Таков весьма пессимистичный итог Мандельштама. Но за этим итогом все же таится надежда, что все происходящее – это ничто иное как временное «усыпленье», что пробуждение, конец диктатора-выродка, конец рабству возможны, а значит, возможно возвращение и тех времен, когда не пленниками, а свободными и равными друг другу героями будут стоять бок о бок, как уже стоят не один век рядом на площади Синьории во Флоренции, знаменитый микеланджеловский Давид и созданный Б. Бандинелли Геракл.
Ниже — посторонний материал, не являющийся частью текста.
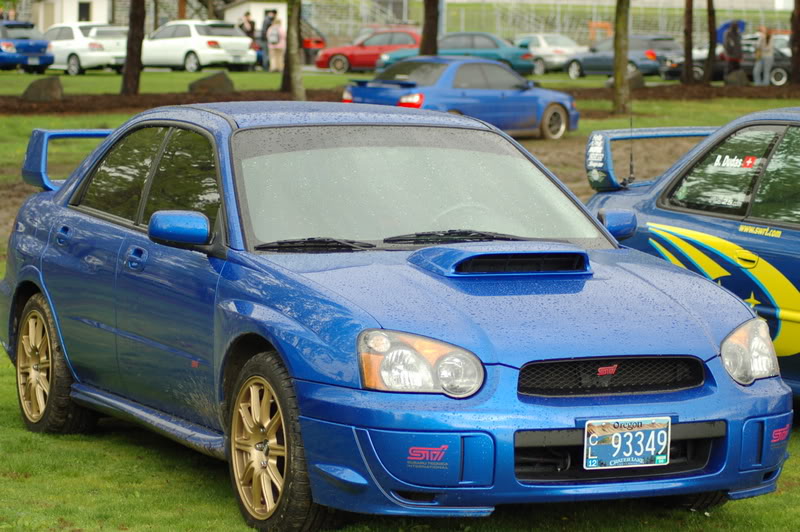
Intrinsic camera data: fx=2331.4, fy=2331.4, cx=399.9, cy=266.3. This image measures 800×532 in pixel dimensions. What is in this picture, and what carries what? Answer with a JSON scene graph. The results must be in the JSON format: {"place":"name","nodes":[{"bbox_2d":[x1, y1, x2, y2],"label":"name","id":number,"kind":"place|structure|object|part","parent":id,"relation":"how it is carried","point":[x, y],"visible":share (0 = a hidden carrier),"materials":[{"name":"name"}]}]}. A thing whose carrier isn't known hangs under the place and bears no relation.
{"place":"outdoors","nodes":[
{"label":"outdoors","id":0,"kind":"place"},
{"bbox_2d":[31,0,113,28],"label":"white building","id":1,"kind":"structure","parent":0,"point":[94,17],"materials":[{"name":"white paint"}]},
{"bbox_2d":[77,1,90,21],"label":"window","id":2,"kind":"structure","parent":1,"relation":"in","point":[85,6],"materials":[{"name":"black glass"}]},
{"bbox_2d":[44,22,129,74],"label":"white car","id":3,"kind":"object","parent":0,"point":[68,47],"visible":0.67,"materials":[{"name":"white metal"}]},
{"bbox_2d":[142,20,257,71],"label":"white car","id":4,"kind":"object","parent":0,"point":[243,39],"visible":0.84,"materials":[{"name":"white metal"}]},
{"bbox_2d":[221,0,288,32],"label":"white building","id":5,"kind":"structure","parent":0,"point":[273,5],"materials":[{"name":"white paint"}]},
{"bbox_2d":[267,13,285,71],"label":"person","id":6,"kind":"object","parent":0,"point":[276,30],"visible":0.94},
{"bbox_2d":[1,128,711,246],"label":"track","id":7,"kind":"structure","parent":0,"point":[677,143],"materials":[{"name":"brown"}]},
{"bbox_2d":[344,55,579,137],"label":"blue car","id":8,"kind":"object","parent":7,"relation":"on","point":[354,89],"visible":0.84,"materials":[{"name":"blue metal"}]},
{"label":"wheel","id":9,"kind":"part","parent":8,"relation":"part of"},
{"bbox_2d":[315,27,421,72],"label":"red car","id":10,"kind":"object","parent":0,"point":[334,64],"visible":0.63,"materials":[{"name":"red metal"}]},
{"bbox_2d":[1,74,799,531],"label":"lawn","id":11,"kind":"structure","parent":0,"point":[90,450],"materials":[{"name":"green plant"}]},
{"bbox_2d":[0,21,52,73],"label":"blue car","id":12,"kind":"object","parent":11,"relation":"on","point":[39,44],"visible":0.97,"materials":[{"name":"blue metal"}]},
{"bbox_2d":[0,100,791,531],"label":"blue car","id":13,"kind":"object","parent":11,"relation":"on","point":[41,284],"visible":0.98,"materials":[{"name":"blue metal"}]},
{"label":"wheel","id":14,"kind":"part","parent":13,"relation":"part of","materials":[{"name":"gold metal"}]},
{"label":"windows","id":15,"kind":"part","parent":13,"relation":"part of","materials":[{"name":"glass"}]},
{"label":"mirror","id":16,"kind":"part","parent":13,"relation":"part of","materials":[{"name":"plastic"}]},
{"label":"wheel","id":17,"kind":"part","parent":13,"relation":"part of","materials":[{"name":"rubber"}]},
{"label":"grille","id":18,"kind":"part","parent":13,"relation":"part of","materials":[{"name":"black metal"}]},
{"bbox_2d":[584,417,671,469],"label":"license plate","id":19,"kind":"object","parent":13,"relation":"attached to","point":[631,433],"visible":0.99,"materials":[{"name":"metal"}]},
{"bbox_2d":[0,83,799,116],"label":"mulch bed","id":20,"kind":"object","parent":11,"relation":"on","point":[47,110],"visible":0.48,"materials":[{"name":"brown"}]},
{"bbox_2d":[21,75,62,101],"label":"rock","id":21,"kind":"object","parent":20,"relation":"on","point":[47,87],"visible":0.9,"materials":[{"name":"grey stone"}]},
{"bbox_2d":[120,0,145,95],"label":"tree trunk","id":22,"kind":"object","parent":20,"relation":"on","point":[129,61],"visible":0.99,"materials":[{"name":"brown plant"}]},
{"bbox_2d":[188,71,234,92],"label":"rock","id":23,"kind":"object","parent":20,"relation":"on","point":[201,86],"visible":0.84,"materials":[{"name":"stone"}]},
{"bbox_2d":[281,0,305,99],"label":"tree trunk","id":24,"kind":"object","parent":20,"relation":"on","point":[290,31],"visible":0.98,"materials":[{"name":"plant"}]},
{"bbox_2d":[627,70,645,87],"label":"rock","id":25,"kind":"object","parent":20,"relation":"on","point":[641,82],"visible":0.62,"materials":[{"name":"grey stone"}]},
{"bbox_2d":[682,0,693,85],"label":"tree trunk","id":26,"kind":"object","parent":20,"relation":"on","point":[688,72],"visible":0.99,"materials":[{"name":"brown"}]},
{"bbox_2d":[704,0,717,85],"label":"tree trunk","id":27,"kind":"object","parent":20,"relation":"on","point":[711,44],"visible":0.99,"materials":[{"name":"brown plant"}]},
{"bbox_2d":[725,69,749,85],"label":"rock","id":28,"kind":"object","parent":20,"relation":"on","point":[736,78],"visible":0.84,"materials":[{"name":"grey stone"}]},
{"bbox_2d":[789,0,799,83],"label":"tree trunk","id":29,"kind":"object","parent":20,"relation":"on","point":[794,65],"visible":0.99,"materials":[{"name":"brown"}]},
{"bbox_2d":[611,0,630,112],"label":"tree trunk","id":30,"kind":"object","parent":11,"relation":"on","point":[617,75],"visible":0.99,"materials":[{"name":"plant"}]},
{"bbox_2d":[583,108,799,402],"label":"blue car","id":31,"kind":"object","parent":11,"relation":"on","point":[791,236],"visible":0.69,"materials":[{"name":"blue metal"}]},
{"label":"mirror","id":32,"kind":"part","parent":31,"relation":"part of","materials":[{"name":"mirror"}]},
{"bbox_2d":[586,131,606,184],"label":"stickers on spoiler","id":33,"kind":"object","parent":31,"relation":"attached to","point":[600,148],"visible":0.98,"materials":[{"name":"plastic"}]},
{"bbox_2d":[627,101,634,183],"label":"antenna","id":34,"kind":"object","parent":31,"relation":"attached to","point":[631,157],"visible":0.82,"materials":[{"name":"black metal"}]},
{"label":"window","id":35,"kind":"part","parent":31,"relation":"part of","materials":[{"name":"glass"}]},
{"bbox_2d":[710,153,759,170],"label":"window sticker","id":36,"kind":"object","parent":31,"relation":"attached to","point":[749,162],"visible":0.92,"materials":[{"name":"white plastic"}]},
{"bbox_2d":[378,31,536,75],"label":"teal car","id":37,"kind":"object","parent":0,"point":[454,51],"visible":0.54,"materials":[{"name":"metal"}]},
{"bbox_2d":[511,34,585,73],"label":"white car","id":38,"kind":"object","parent":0,"point":[561,56],"visible":0.59,"materials":[{"name":"metal"}]},
{"bbox_2d":[562,34,682,77],"label":"dark blue car","id":39,"kind":"object","parent":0,"point":[584,67],"visible":0.64,"materials":[{"name":"metal"}]},
{"label":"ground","id":40,"kind":"structure","parent":0},
{"bbox_2d":[2,7,16,21],"label":"person","id":41,"kind":"object","parent":40,"relation":"on","point":[11,13],"visible":0.41},
{"bbox_2d":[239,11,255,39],"label":"person","id":42,"kind":"object","parent":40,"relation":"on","point":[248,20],"visible":0.54},
{"bbox_2d":[260,9,275,68],"label":"person","id":43,"kind":"object","parent":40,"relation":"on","point":[265,27],"visible":0.63},
{"bbox_2d":[300,20,325,64],"label":"red car","id":44,"kind":"object","parent":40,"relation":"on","point":[309,42],"visible":0.33,"materials":[{"name":"red"}]},
{"bbox_2d":[419,0,438,55],"label":"tree trunk","id":45,"kind":"object","parent":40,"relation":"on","point":[426,37],"visible":0.76,"materials":[{"name":"brown"}]},
{"bbox_2d":[295,0,795,43],"label":"fence","id":46,"kind":"object","parent":40,"relation":"on","point":[448,0],"visible":0.51,"materials":[{"name":"metal"}]},
{"bbox_2d":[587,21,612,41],"label":"orange barrier","id":47,"kind":"object","parent":40,"relation":"on","point":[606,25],"visible":0.57,"materials":[{"name":"orange"}]},
{"bbox_2d":[657,38,795,83],"label":"dark car","id":48,"kind":"object","parent":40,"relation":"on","point":[781,73],"visible":0.41,"materials":[{"name":"metal"}]},
{"bbox_2d":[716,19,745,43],"label":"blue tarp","id":49,"kind":"object","parent":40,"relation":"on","point":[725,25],"visible":0.32,"materials":[{"name":"blue"}]},
{"bbox_2d":[721,22,742,79],"label":"person","id":50,"kind":"object","parent":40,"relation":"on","point":[735,34],"visible":0.88},
{"bbox_2d":[752,28,775,85],"label":"person","id":51,"kind":"object","parent":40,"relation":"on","point":[769,55],"visible":0.98}
]}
Ведь, вероятно, отсюда, от этого реального соседства двух скульптур эпохи Возрождения, совмещаются библейские и античные мотивы в сознании поэта, превращаясь в единый образ «легконого Давида».
В отличие от пушкинской эпиграммы, где первообраз «битвы со львом» Давида и Геракла ассоциировался в сознании поэта с сюжетом личным, автобиографическим, у Мандельштама те же самые элементы сопряжены с сюжетами иного, уже общественно-исторического, национально-культурного плана. Но и тут, вторгаясь в мандельштамовские размышления о судьбе цивилизации, образы-двойники Давида и Геракла играют в текстах стихотворений «Зверинец» и «Рим» ту же самую роль, что и в пушкинской эпиграмме, – роль катализаторов сатирического развертывания избранного поэтом сюжета.